Ladies(and a few very brave Gentlemen), I do not pay attention to my female anatomy. I prefer to keep it clean and go about my life pretending it doesn’t’ exist. So, I just stared at her when she said this to me. COMPLETELY BLANK STARE. Not one of my finer moments.
Don’t feel too bad for me, she quickly picked up my total confusion and eased my fears by telling me, “Well, it usually only happens to MUCH OLDER women. Like, 80 years old even. In medical school I worked in an assisted living center, I met a sweet 84-year-old woman who had a Total Prolapse. She would just be laying in her bed when I came to check on her and her uterus was just laying there between her legs on the sheets. I always felt so bad for her. When you get older, the muscles that hold your uterus in place become weak. The uterus can start to drop and it can fall completely out, like hers had.”

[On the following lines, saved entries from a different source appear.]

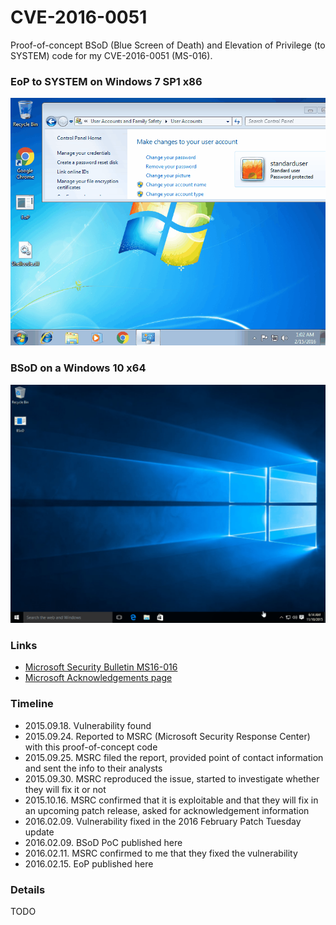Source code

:# CVE-2016-0051
Proof-of-concept BSoD (Blue Screen of Death) and Elevation of Privilege (to SYSTEM) code for my CVE-2016-0051 (MS-016).

### EoP to SYSTEM on Windows 7 SP1 x86

![Elevation of Privilege on Windows 7 x86 before the patch](eop_win7x86.gif)

### BSoD on a Windows 10 x64

![Crash on a Windows 10 x64 before the patch](bsod_win10x64.gif)

### Links

* [Microsoft Security Bulletin MS16-016](https://technet.microsoft.com/en-us/library/security/ms16-016.aspx)
* [Microsoft Acknowledgements page](https://technet.microsoft.com/library/security/mt674627.aspx)

### Timeline

* 2015.09.18. Vulnerability found
* 2015.09.24. Reported to MSRC (Microsoft Security Response Center) with this proof-of-concept code
* 2015.09.25. MSRC filed the report, provided point of contact information and sent the info to their analysts
* 2015.09.30. MSRC reproduced the issue, started to investigate whether they will fix it or not
* 2015.10.16. MSRC confirmed that it is exploitable and that they will fix in an upcoming patch release, asked for acknowledgement information
* 2016.02.09. Vulnerability fixed in the 2016 February Patch Tuesday update
* 2016.02.09. BSoD PoC published here
* 2016.02.11. MSRC confirmed to me that they fixed the vulnerability
* 2016.02.15. EoP published here

### Details

TODO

Two things went through my head very quickly.
First, “Why the HECK was her uterus just laying there?! That CANNOT be sanitary! Throw it away, folks! It’s not like she’s using it! Does she want to keep it close like a pet or something? Does your uterus falling out make you have strange life choices?! If so, I’m in serious trouble!”
Second, “What is wrong with my freaking lazy uterus?! I am 33 years old! It’s just giving up like I’m 84! Hello! Uterus!? The party isn’t over! You still have to stick around and make my life miserable by giving me a period for years to come! Stop being such a useless quitter! Stand up and fight! Stupid, lazy uterus!”
I walked in the door and pronounced to my husband,
“Hey Babe! Apparently, I have a geriatric uterus. Because, the doctor told me it’s old and is slowly falling out of my vagina.”
It was payback time then, because now I was on the receiving end of the “Blank Stare”.
He is far too used to my shenanigans though, he recovered much more quickly than I had.
After “Googling it” and learning that I would not be dying tomorrow, I went back to business. Which is all that can be done. Until that fateful day…
So, If one day you’re talking to me and I suddenly interrupt you by saying, “Oh! Please excuse me. My uterus has just fallen out into my underwear.” please don’t think I’m rude. Also, please don’t let them put me in a bed with it laying there like some homicidal house cat who thinks it’s the boss of my vagina. Throw that thing in the trash and take me out for pancakes.
Then vow never to speak of my uterus again.